Johnson pursued writing a novel in much the same way she did earning her MBA. She focused on perfecting her skills. For the degree, she sought tutors and leaned on her peers with more experience in business. When she decided to become a novelist, she attended writing workshops and surrounded herself with fellow writers.

“Coming from a creative field and going to business school was a huge leap of faith, stepping into the unknown,” she says. “It was the same with writing a novel.”

Indeed, her journey to business school was similar.

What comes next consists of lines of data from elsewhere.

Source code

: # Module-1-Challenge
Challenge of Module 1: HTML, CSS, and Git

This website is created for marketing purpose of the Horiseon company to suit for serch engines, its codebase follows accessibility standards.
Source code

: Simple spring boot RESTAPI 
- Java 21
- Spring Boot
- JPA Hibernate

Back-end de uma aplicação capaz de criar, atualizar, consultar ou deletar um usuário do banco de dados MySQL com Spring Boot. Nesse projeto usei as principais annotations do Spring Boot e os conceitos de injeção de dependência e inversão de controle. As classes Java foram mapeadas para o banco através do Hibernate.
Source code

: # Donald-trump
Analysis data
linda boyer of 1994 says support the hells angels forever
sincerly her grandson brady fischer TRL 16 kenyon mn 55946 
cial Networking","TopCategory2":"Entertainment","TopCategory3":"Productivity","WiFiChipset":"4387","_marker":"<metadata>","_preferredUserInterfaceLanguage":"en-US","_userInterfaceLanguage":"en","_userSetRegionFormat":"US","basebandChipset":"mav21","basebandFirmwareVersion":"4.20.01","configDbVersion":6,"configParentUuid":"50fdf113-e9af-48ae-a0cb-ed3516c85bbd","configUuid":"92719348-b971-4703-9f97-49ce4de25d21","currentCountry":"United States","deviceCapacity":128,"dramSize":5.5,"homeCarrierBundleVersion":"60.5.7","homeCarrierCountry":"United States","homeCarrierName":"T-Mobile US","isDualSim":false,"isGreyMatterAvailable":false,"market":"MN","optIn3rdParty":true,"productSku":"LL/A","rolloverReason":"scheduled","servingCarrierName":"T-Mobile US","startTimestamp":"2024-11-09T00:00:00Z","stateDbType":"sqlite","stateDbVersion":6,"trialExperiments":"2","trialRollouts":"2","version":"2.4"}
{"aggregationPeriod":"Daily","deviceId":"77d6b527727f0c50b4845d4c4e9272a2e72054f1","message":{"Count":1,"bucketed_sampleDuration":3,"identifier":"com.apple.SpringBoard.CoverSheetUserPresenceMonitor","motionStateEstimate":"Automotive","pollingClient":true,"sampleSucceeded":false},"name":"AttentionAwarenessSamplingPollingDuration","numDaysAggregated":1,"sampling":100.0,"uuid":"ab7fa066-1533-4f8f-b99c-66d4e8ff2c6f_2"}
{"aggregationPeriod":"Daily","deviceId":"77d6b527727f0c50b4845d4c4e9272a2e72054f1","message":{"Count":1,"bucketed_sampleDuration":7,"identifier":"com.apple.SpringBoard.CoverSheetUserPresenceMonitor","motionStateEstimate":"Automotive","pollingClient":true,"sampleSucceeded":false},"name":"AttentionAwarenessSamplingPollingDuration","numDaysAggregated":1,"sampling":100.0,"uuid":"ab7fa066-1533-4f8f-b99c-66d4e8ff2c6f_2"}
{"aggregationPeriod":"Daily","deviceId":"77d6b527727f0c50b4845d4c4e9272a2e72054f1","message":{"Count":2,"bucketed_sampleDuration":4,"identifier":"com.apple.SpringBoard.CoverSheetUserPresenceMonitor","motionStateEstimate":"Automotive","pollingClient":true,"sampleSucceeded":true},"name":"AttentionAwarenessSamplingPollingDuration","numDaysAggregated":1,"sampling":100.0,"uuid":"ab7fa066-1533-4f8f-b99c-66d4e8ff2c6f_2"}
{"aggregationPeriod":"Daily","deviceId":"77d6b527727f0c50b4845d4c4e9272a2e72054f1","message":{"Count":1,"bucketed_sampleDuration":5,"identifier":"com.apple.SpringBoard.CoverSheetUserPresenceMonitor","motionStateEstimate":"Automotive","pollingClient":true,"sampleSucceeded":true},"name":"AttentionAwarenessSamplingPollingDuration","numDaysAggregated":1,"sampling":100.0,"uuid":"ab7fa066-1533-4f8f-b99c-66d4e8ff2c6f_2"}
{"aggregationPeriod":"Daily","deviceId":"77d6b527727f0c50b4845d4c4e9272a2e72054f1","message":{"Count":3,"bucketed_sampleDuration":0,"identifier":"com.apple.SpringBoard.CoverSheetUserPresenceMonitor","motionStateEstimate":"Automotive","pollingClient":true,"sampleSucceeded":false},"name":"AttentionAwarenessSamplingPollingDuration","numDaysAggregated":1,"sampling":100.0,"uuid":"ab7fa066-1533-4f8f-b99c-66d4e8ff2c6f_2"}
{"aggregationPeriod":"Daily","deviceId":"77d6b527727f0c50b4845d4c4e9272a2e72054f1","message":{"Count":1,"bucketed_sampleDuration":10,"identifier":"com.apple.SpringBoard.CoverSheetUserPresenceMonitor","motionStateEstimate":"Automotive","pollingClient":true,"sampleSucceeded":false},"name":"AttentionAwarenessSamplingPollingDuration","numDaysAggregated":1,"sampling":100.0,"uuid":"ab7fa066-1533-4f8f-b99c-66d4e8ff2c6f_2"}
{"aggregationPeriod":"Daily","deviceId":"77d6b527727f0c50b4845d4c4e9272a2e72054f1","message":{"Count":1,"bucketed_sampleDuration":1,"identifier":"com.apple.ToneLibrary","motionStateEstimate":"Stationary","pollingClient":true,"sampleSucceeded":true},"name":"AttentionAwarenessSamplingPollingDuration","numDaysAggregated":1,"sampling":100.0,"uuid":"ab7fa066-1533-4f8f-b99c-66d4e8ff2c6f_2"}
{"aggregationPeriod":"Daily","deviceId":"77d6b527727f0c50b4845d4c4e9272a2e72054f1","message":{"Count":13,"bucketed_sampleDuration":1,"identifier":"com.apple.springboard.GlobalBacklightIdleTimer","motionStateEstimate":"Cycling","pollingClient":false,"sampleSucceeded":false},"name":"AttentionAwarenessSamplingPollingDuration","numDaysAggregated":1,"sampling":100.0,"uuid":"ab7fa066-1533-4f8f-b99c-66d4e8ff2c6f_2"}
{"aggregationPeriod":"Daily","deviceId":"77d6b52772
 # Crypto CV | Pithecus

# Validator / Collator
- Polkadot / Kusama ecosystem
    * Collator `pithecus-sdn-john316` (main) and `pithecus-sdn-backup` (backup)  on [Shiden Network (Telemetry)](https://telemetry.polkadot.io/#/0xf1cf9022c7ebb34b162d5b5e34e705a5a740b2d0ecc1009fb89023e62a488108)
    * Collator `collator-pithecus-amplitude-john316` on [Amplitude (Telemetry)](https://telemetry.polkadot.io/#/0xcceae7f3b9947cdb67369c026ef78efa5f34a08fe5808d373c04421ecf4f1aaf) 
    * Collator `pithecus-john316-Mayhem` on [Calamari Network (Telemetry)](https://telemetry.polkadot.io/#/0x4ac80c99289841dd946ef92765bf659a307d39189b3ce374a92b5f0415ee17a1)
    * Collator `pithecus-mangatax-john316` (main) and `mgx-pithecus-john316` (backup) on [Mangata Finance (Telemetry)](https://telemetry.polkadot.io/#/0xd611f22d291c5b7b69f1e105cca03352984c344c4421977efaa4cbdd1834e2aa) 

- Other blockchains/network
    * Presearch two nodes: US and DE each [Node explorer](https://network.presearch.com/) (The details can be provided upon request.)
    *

When she arrived in a public relations role at the Moffitt Cancer Center in Tampa, Florida, she realized she needed a new skillset to get ahead. That’s when she started researching her executive MBA options. She attended open houses for many programs and visited schools.

“When I sat in on the classes at Kenan-Flagler, I felt this sense of warmth and family,” says Johnson. “I knew I did not have a traditional background, but I knew Kenan-Flagler was a place where I’d be supported.”

Today, Johnson works full-time in corporate communications as senior manager of brand communications and writing at the College of American Pathologists (CAP). She says that the biggest take away from the Weekend Executive MBA Program was a strategic way of thinking that she did not have before business school. Still, Johnson says the people she met and who remain a big part of her life stand out the most.

“You can’t put a price tag on the relationships I built there,” she says.

A case study in dream weaving

Her professors have also taken notice of her admirable work ethic. While she attended the Executive MBA Weekend Program in Chapel Hill on the weekends, she was still working full-time in Tampa. Then, she continued to work a full-time job while writing.

“She has had an amazing career and also has had the courage to chase her dreams,” says Al Segars, PNC Distinguished Professor of Strategy and Entrepreneurship.

Johnson also gained exposure to culture when she attended UNC Kenan-Flagler. As part of the program, she traveled out of the country for the first time, studying in China and Hong Kong for a Global Immersion Elective. It was a life-changing experience that took her out of her comfort zone.

One of the biggest lessons of the trip was the importance of cultural competency – to learn the customs and traditions of potential business partners and colleagues abroad. For example, the person leading the delegation in China was supposed to walk in the room first with the rest of the team following her. Once, Johnson’s team leader failed to be first in line, and it confused their Chinese counterparts. Johnson also had to train herself to remember to use both hands when sharing a business card.

Making the most of time

These lessons have become part of Johnson’s professional character. She holds the dual role of being a guru in corporate communications and a novelist. Now, she is deep in the middle of writing her second novel, “People of Means,” which is about an upper-middle class mom and daughter. The mom came of age during the sit-ins of the 1960s, while the daughter is starting her career at the time of the Rodney King police brutality case. The book is due for release in 2023. Her first novel will be released in paperback on Feb. 1, 2022.

In the little amount of free time she has, Johnson likes to go for walks, go out to dinner with friends, and stay home with Netflix. The pandemic has changed her life just as it has everyone else’s.

Johnson’s book launched during quarantine, so her launch party was virtual. In a way, it was a blessing, she says, because she connected with many more readers when there were no geographical boundaries.

Her book received raves reviews from The New York Times and The Washington Post, among others. One of her most memorable moments was having her book profiled in Entertainment Weekly opposite a story about the Foo Fighters. But the best part of this new life as a novelist is when readers tell Johnson that they connect with her characters and story.

“I have been overwhelmed,” says Johnson, “in the best possible way.”